May 10, 2002 | Page 2

ANOTHER OF the U.S. government's post-September 11 lies has been exposed--and from the horse's mouth. According to Newsweek magazine, U.S. officials have confirmed that the alleged leader of the September 11 hijackers, Mohamed Atta, couldn't have met with an Iraqi intelligence agent in Prague five months before.

From within hours of the September 11 attacks, Washington's politicians and pundits began searching for a smoking gun to implicate Iraq--and serve as an excuse for another U.S. war. Atta's mythical meeting in the Czech Republic was just the ticket.

Countless commentators repeated the rumor that Atta traveled to Prague in April 2001 to meet with Ahmed Khalil Ibrahim Samir al-Ani, an Iraqi diplomat and Saddam's roving super-spy, according to the accounts.

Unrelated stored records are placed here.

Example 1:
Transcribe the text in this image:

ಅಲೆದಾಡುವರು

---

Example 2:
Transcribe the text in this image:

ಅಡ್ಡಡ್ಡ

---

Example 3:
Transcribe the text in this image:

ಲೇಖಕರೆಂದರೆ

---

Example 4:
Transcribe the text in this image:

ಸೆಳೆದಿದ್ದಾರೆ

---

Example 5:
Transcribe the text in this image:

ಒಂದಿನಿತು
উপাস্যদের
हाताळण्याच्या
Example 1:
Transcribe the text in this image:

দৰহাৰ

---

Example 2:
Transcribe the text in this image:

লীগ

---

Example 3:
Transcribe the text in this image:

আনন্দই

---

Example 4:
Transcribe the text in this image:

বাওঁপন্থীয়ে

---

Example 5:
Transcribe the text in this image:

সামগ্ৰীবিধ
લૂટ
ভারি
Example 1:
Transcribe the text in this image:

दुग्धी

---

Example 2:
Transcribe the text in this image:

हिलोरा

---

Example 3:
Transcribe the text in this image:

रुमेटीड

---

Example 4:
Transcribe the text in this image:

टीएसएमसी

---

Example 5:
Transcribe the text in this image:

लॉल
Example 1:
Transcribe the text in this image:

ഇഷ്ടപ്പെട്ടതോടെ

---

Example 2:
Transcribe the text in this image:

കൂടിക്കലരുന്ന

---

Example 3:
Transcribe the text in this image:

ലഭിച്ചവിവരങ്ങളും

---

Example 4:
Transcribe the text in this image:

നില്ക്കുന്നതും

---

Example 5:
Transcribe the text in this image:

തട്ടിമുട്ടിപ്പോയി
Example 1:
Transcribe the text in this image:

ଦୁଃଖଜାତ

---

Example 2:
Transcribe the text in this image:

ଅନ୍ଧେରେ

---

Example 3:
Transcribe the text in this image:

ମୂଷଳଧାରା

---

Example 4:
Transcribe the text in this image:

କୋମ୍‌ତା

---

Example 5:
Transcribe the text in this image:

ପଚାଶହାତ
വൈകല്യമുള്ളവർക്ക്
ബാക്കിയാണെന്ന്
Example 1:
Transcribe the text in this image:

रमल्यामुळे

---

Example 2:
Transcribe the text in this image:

Depending on which blowhard you listened to, al-Ani was either delivering Saddam's personal orders for the September 11 attacks--or arranging for the delivery of anthrax to an unspecified al-Qaeda cell for a follow-up mail attack.

Finally, eight months after September 11, the FBI and Czech authorities have settled on the same story. The Czechs--who went back and forth on their story numerous times--now say they have no solid evidence that Atta was in Prague, and U.S. officials admit there's no evidence that he left the U.S.